People with asthma have sensitive airways.  When exposed to certain stimuli their airways can narrow, making it harder to breathe.  This airflow obstruction is reversible either spontaneously or with treatment.  There are 3 main mechanisms for airway narrowing:

  • The inside lining of the airways can become red and swollen (inflammation)
  • Extra mucous can be produced
  • The muscle around the airways tightens (bronchoconstriction)

symptoms of asthma 

  • A dry, irritating, persistent cough – particularly at night, early morning or after exercise
  • Chest tightness
  • Shortness of breath
  • Wheezing

What is the cause of asthma?

We don’t yet know what causes asthma.  Asthma can be found in people of any age and it can come and go without apparent reason.  It is known that asthma is common with a family history of asthma, eczema and hayfever.  It is also known that exposure to cigarette smoke during pregnancy and early childhood significantly increases the risk of children developing asthma.

WHAT ARE SOME ASTHMA TRIGGERS?

  • Colds and flu
  • Exposure to cigarette smoke
  • Exercise/activity
  • Inhaled allergens (e.g. pollens, moulds, animal dander and dust mites)
  • Environmental (e.g. dust, pollution, wood smoke, bush fires)
  • Changes in temperature and weather
  • Certain medications (e.g. aspirin)
  • Chemicals and strong smells (e.g. perfumes, cleaners)
  • Emotional factors (e.g. laughter, stress)

ASthma Treatments

Asthma cannot be cured.  It can however be treated and kept under control so that you can live a normal, active life.  Asthma medications fall into 2 categories, relievers and preventers.  

Relievers

Inhaled medications 

Airomir, Asmol, Bricanyl, Epaq, Ventolin (blue)

Relievers provide relief from asthma symptoms (coughing, wheezing, and shortness of breath) within minutes. They work by relaxing the muscles around the airways for up to four hours, allowing air to more easily move through the airways.

Reliever inhalers are the ones to use in an asthma emergency.

Preventers

Inhaled medications 

Flixotide (orange), Intal Forte (white), Pulmicort, Qvar (brown), Tilade (yellow), Alvesco

Oral medication 

Singulair

These medications work by making the airways less sensitive. Preventers reduce the redness and swelling inside the airways and dry up mucus. They may take a few weeks to make people feel better. The medication containers are normally autumn coloured (brown, orange or yellow).
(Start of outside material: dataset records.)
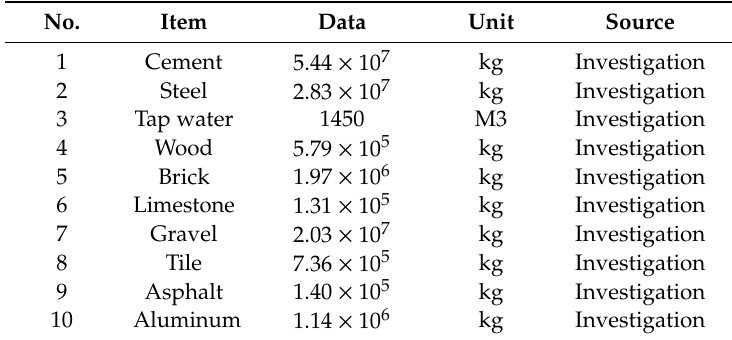
Table 2. main building materials types.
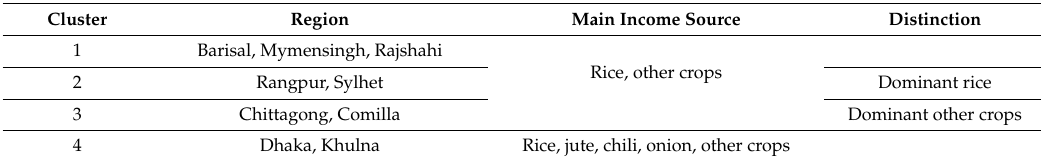
Figure 3. Dendrogram showing clusters for agricultural income sources, by region. Table 5. Cluster characteristics of agricultural income sources, by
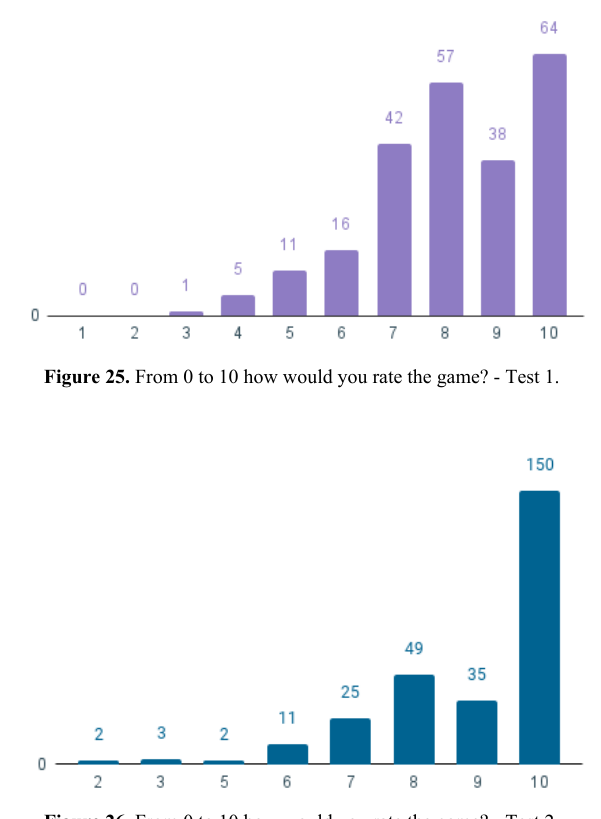
Figure 26. From 0 to 10 how would you rate the game? - Test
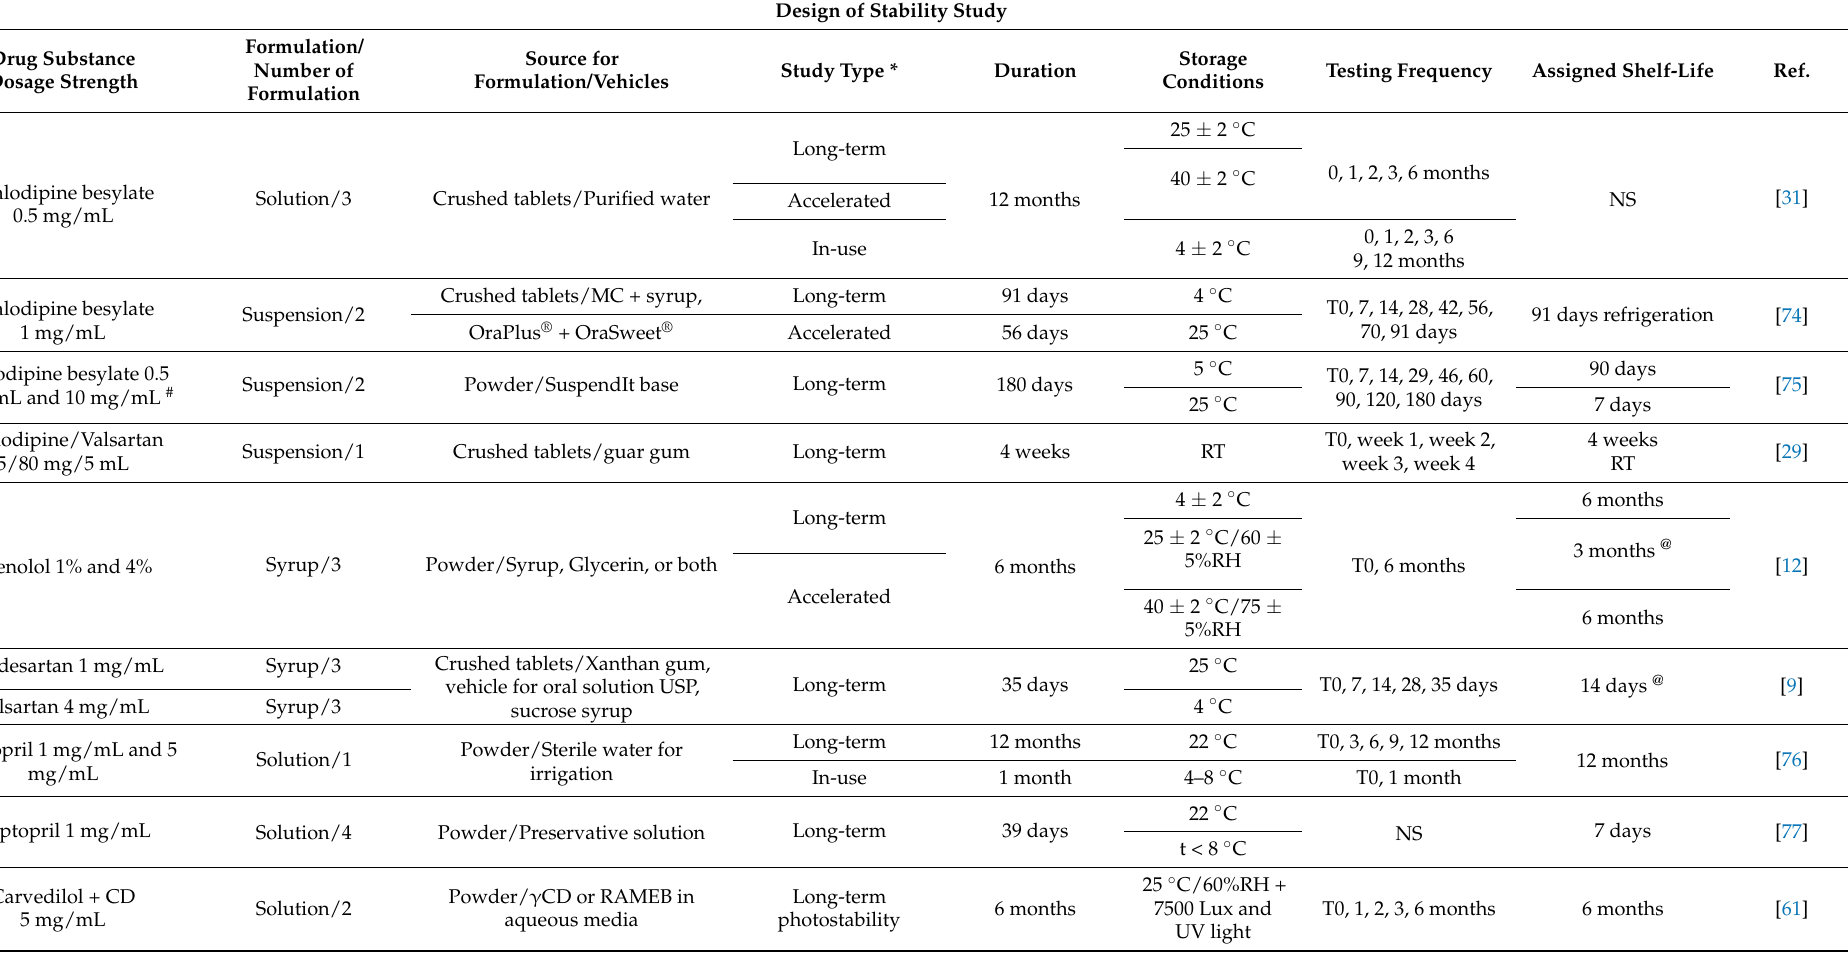
Table 3. Stability study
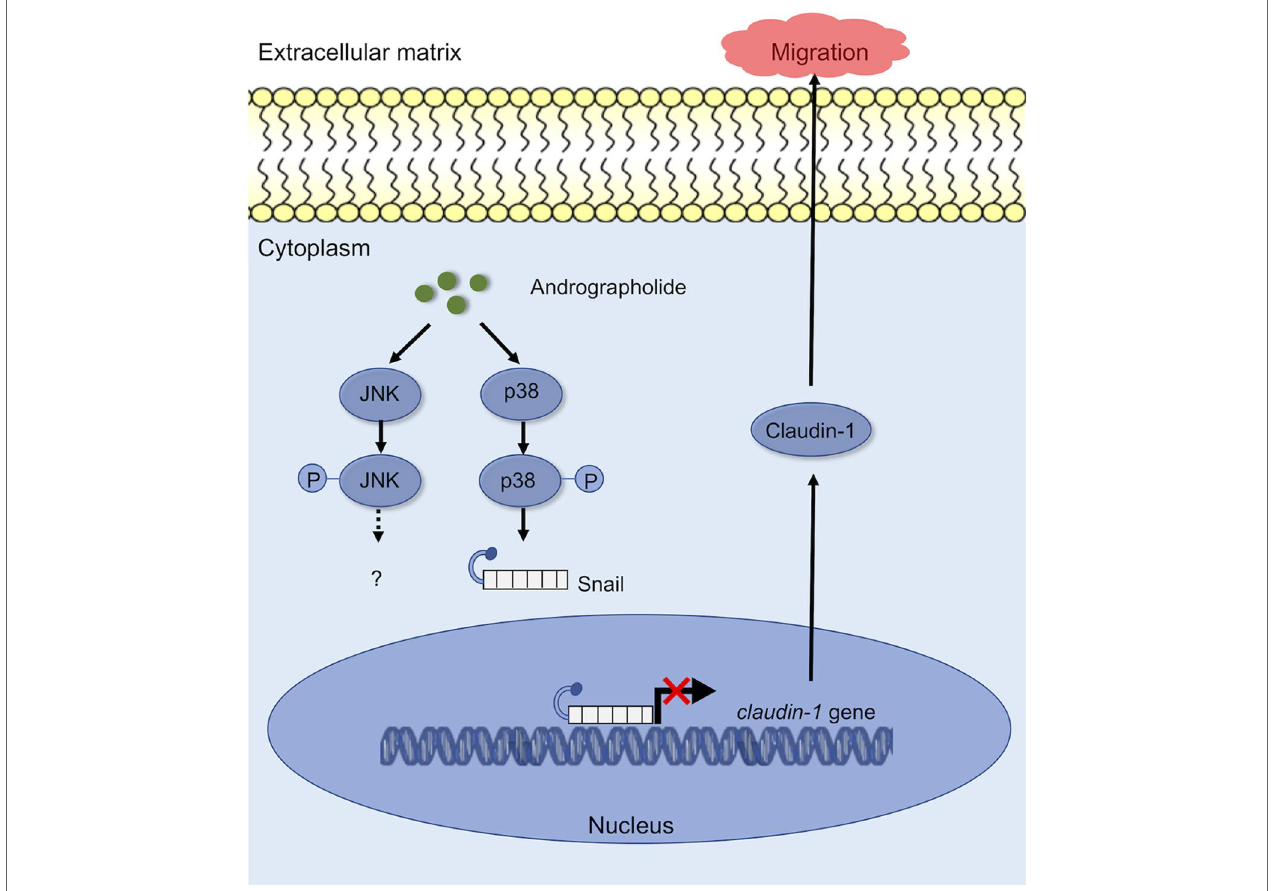
FIGURE 7 | A working model showing the ability of andrographolide to regulate the migration ability of CCA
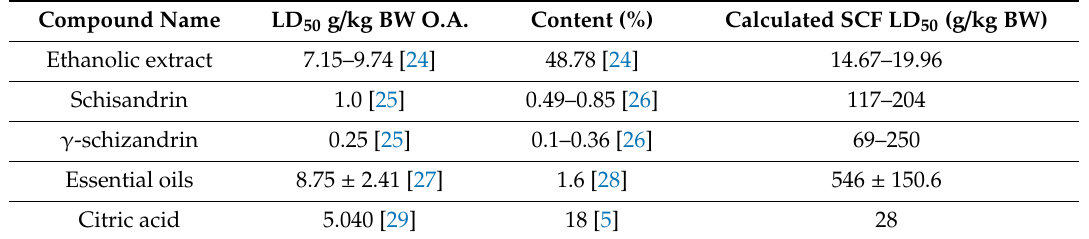
Table 3. The published LD 50 , the content (%) in S. chinensis , and the calculated LD 50 of the dried fruit (SCF) for various compounds and the ethanol extract. O. A., orally administered in mice.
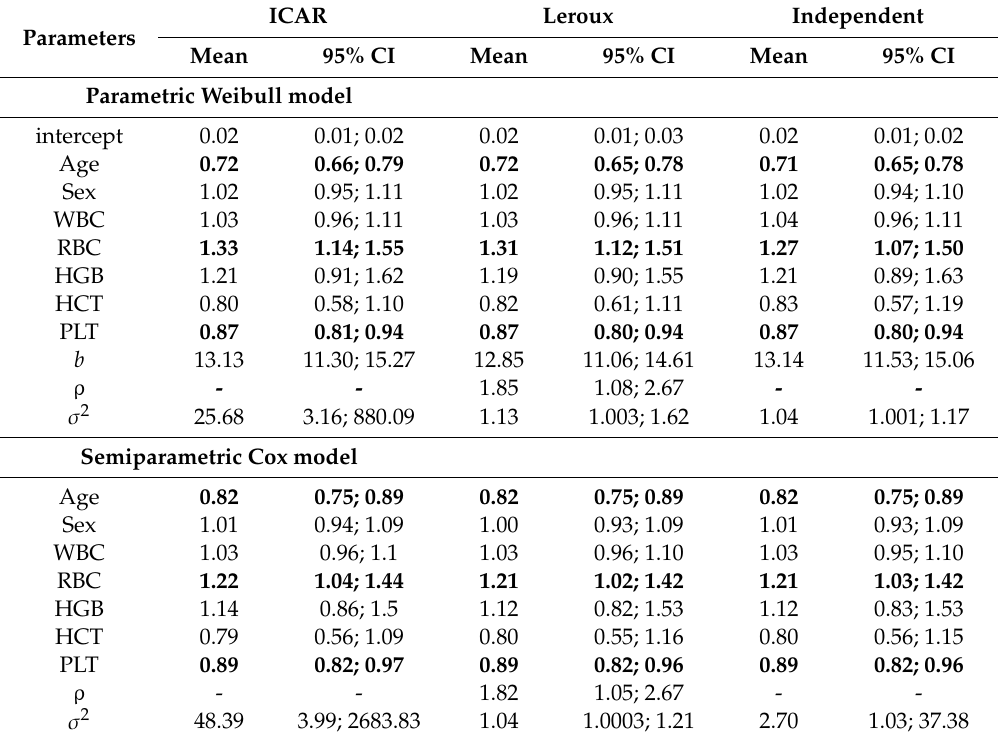
Table 3. Posterior hazard ratios for key parameters of the Weibull and Cox models.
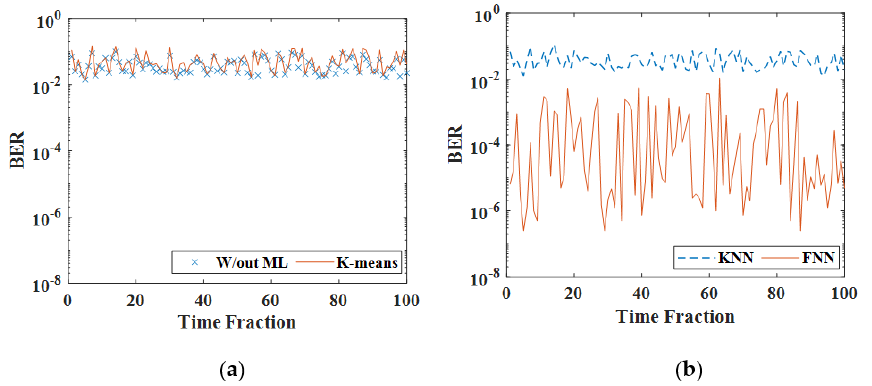
Figure 8. BER as a function of time fractions for: ( a ) without the use of ML (crosses), k − means clustering (line); ( b ) KNN (dashed line), FNN (line).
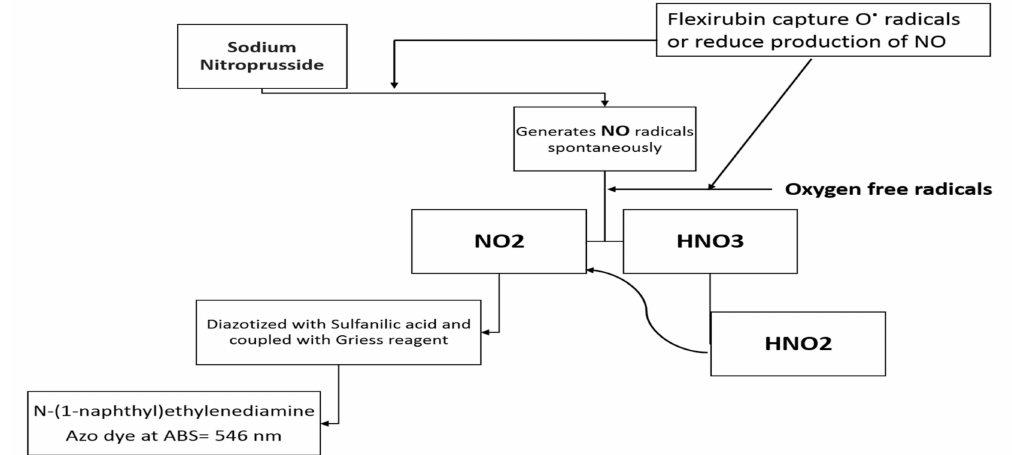
Figure 4. Expected flexirubin mode of action in nitric oxide scavenging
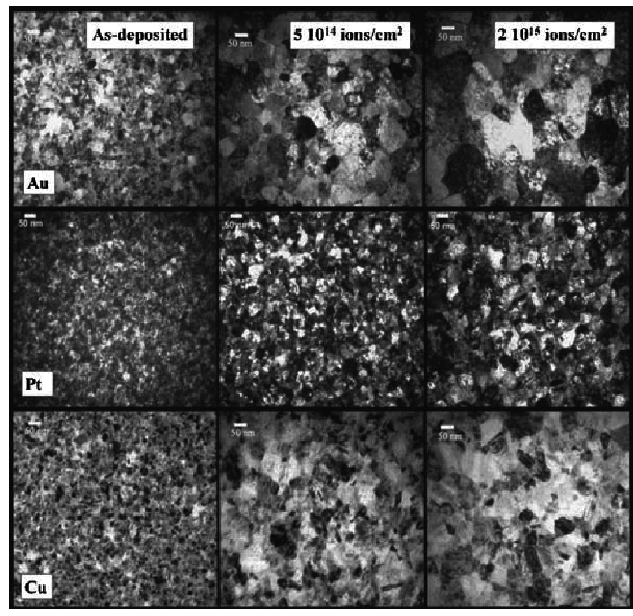
Figure 5. Sequence of bright-field TEM images taken at different ion doses showing grain-growth induced by ion irradiation at room temperature; from top to bottom: pure Au thin-film irradiated with 500 keV Ar ions, Ptthin-film irradiated with 500 keV Ar ions, and Cu thin-film irradiated with 500 keV Kr ions [81]. The scale mark is 50 nm.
Preventers must be taken daily to keep you well, reduce the risk of asthma attacks and to prevent lung damage. A number of these medications are corticosteroids (more commonly known as ‘steroids’). They are similar to steroids that we produce naturally in our bodies. They are not the same as the anabolic steroids misused by some athletes. Do not stop taking your Preventer unless advised by your doctor.

During a severe attack of asthma when there is little response to reliever medication, your doctor may prescribe a short course (2-14 days) of Prednisone/Prednisolone, Predmix or Redipred tablets or syrup to quickly make you well.